Packaging Public Transport data


#1

I’ve created a data package for Public Transport GTFS data :bus: :train: :ferry: That’s the data from Transport Authorities that’s used by Google Maps and other apps to help plan your journey.

It took a while to work it out, so to save you the hassle I’ve documented the process on GitHub. Now this is probably not the simplest dataset to start with as it contains 8 related files and the GTFS specification contains a lot of options that individual Transport Authorities can choose to implement.

After you’ve done the work the data package can provide:

After reading about the process, If you’ve got any questions about data packages, json table schemas or would like to do something similar for your data, I’m happy to help. :rocket:


Creating and using JSON schemas to validate data
#2

Nice work!

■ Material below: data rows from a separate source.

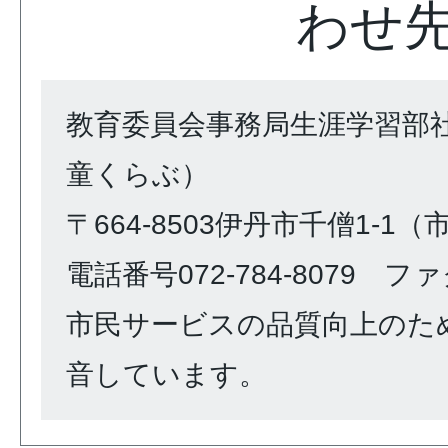
わせ
教育委員会事務局生涯学習部
童くらぶ）
〒664-8503伊丹市千僧1-1
電話番号072-784-8079 ファク
市民サービスの品質向上のた
音しています。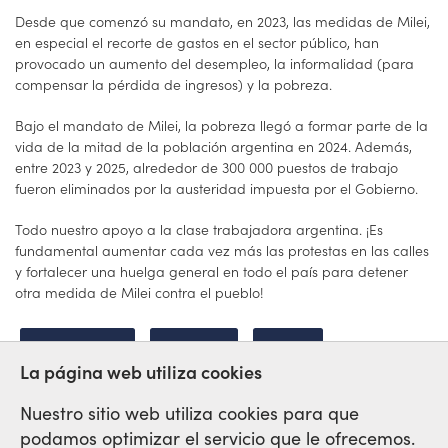
Desde que comenzó su mandato, en 2023, las medidas de Milei,
en especial el recorte de gastos en el sector público, han
provocado un aumento del desempleo, la informalidad (para
compensar la pérdida de ingresos) y la pobreza.
Bajo el mandato de Milei, la pobreza llegó a formar parte de la
vida de la mitad de la población argentina en 2024. Además,
entre 2023 y 2025, alrededor de 300 000 puestos de trabajo
fueron eliminados por la austeridad impuesta por el Gobierno.
Todo nuestro apoyo a la clase trabajadora argentina. ¡Es
fundamental aumentar cada vez más las protestas en las calles
y fortalecer una huelga general en todo el país para detener
otra medida de Milei contra el pueblo!
ARGENTINA
HUELGA
MILEI
La página web utiliza cookies
Nuestro sitio web utiliza cookies para que
podamos optimizar el servicio que le ofrecemos.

Couple of comments:

You might want to make the intro to the README a bit clearer about exactly what is contained, and what its purpose is. It seems to be a mix of scripts, not-updated data, and blog post. For clarity, I would suggest having one repo which is just the (reusable) scripts that can turn raw GTFS into a data package, a separate location (not necessarily Github) to host a sample output of that process, which DataPackage Viewer can point to - and put the blog post material somewhere else.

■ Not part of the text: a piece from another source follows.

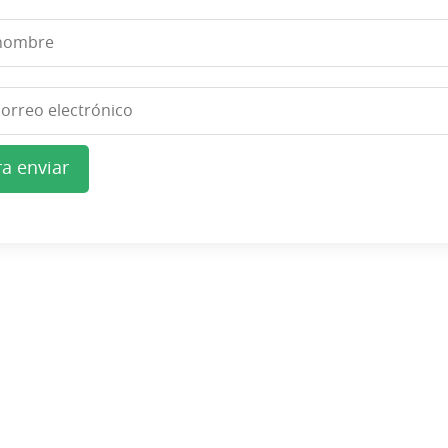
a enviar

For the benefit of other readers, what you’ve made is technically a Tabular Data Package, not just any ordinary garden-variety data package :slight_smile: (I did a bit of work on that spec, especially around making it more readable). A Tabular Data Package contains a JSON Table Schema to define all the fields of each of the packaged CSV files.

Next question: how do data packages fit into your plans at the moment? Do you have any tools that can consume them? What benefit are you getting (or hoping to get) out of bundling GTFS as a data package?